The paper tackled the problem of predicting chemical reactivity for organic molecules, which is costly to measure experimentally or compute with quantum chemistry, by developing graph attention neural networks that achieved over 91% test accuracy in predicting reactivity scores on a dataset of over 2,400 molecules.

There is a lack of scalable quantitative measures of reactivity for functional groups in organic chemistry. Measuring reactivity experimentally is costly and time-consuming and does not scale to the astronomical size of chemical space. In previous quantum chemistry studies, we have introduced Methyl Cation Affinities (MCA*) and Methyl Anion Affinities (MAA*), using a solvation model, as quantitative measures of reactivity for organic functional groups over the broadest range.

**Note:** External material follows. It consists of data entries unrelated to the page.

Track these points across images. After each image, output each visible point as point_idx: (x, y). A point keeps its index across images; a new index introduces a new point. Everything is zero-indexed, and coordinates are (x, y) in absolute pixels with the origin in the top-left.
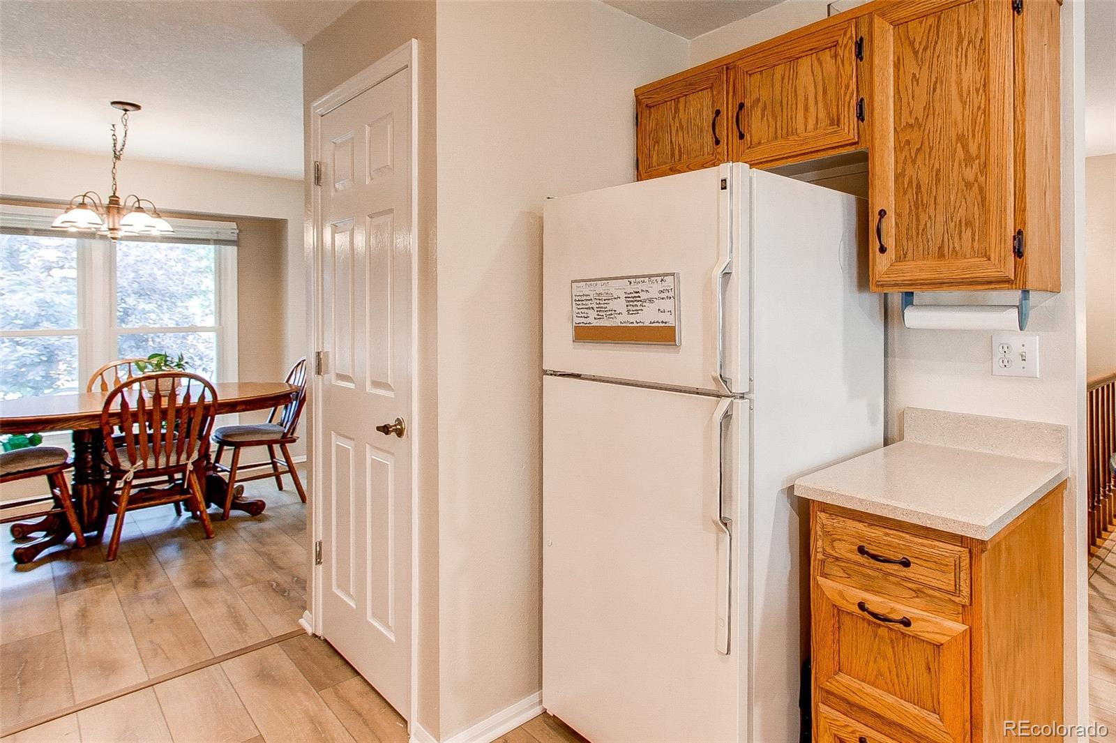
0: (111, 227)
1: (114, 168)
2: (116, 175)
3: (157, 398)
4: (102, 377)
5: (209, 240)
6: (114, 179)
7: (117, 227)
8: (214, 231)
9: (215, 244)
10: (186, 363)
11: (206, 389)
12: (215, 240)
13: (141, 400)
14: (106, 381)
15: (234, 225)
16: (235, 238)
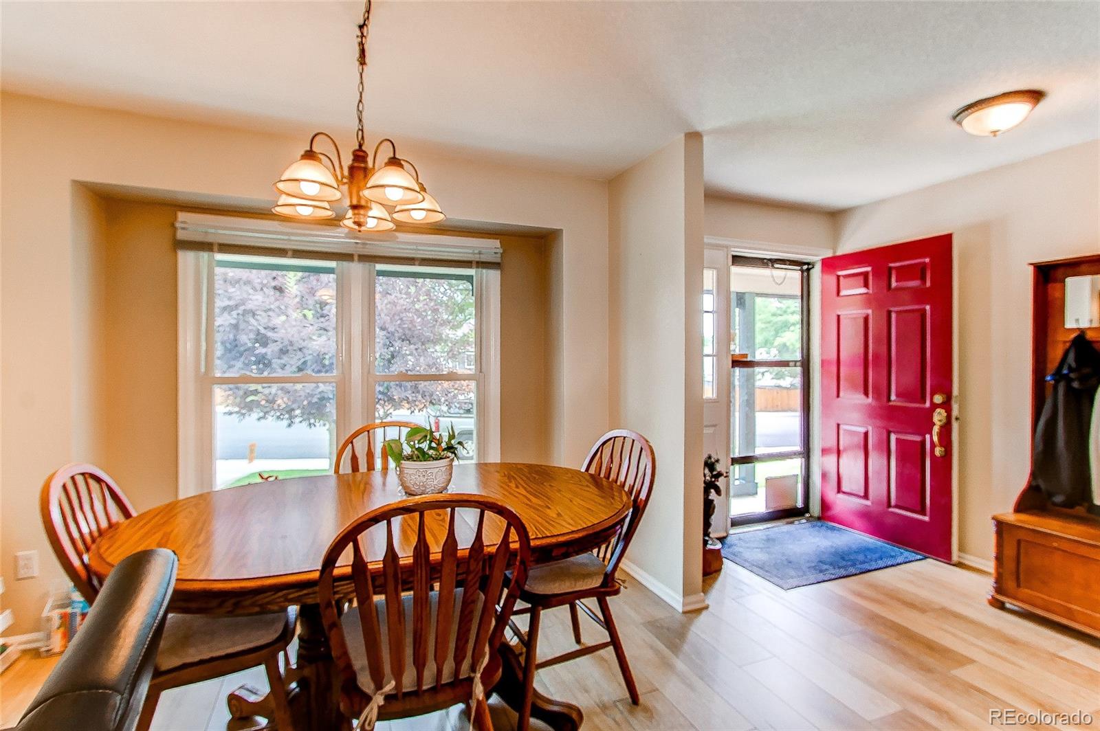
0: (355, 202)
1: (360, 101)
2: (363, 113)
3: (422, 549)
4: (353, 445)
5: (470, 262)
6: (360, 120)
7: (363, 203)
8: (476, 251)
9: (477, 267)
10: (460, 443)
11: (513, 530)
12: (478, 262)
13: (391, 554)
14: (356, 453)
15: (497, 243)
16: (499, 260)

Although MCA* and MAA* offer good estimates of reactivity parameters, their calculation through Density Functional Theory (DFT) simulations is time-consuming. To circumvent this problem, we first use DFT to calculate MCA* and MAA* for more than 2,400 organic molecules thereby establishing a large dataset of chemical reactivity scores. We then design deep learning methods to predict the reactivity of molecular structures and train them using this curated dataset in combination with different representations of molecular structures. Using ten-fold cross-validation, we show that graph attention neural networks applied to informative input fingerprints produce the most accurate estimates of reactivity, achieving over 91% test accuracy for predicting the MCA* plus-minus 3.0 or MAA* plus-minus 3.0, over 50 orders of magnitude. Finally, we demonstrate the application of these reactivity scores to two tasks: (1) chemical reaction prediction; (2) combinatorial generation of reaction mechanisms. The curated dataset of MCA* and MAA* scores is available through the ChemDB chemoinformatics web portal at www.cdb.ics.uci.edu.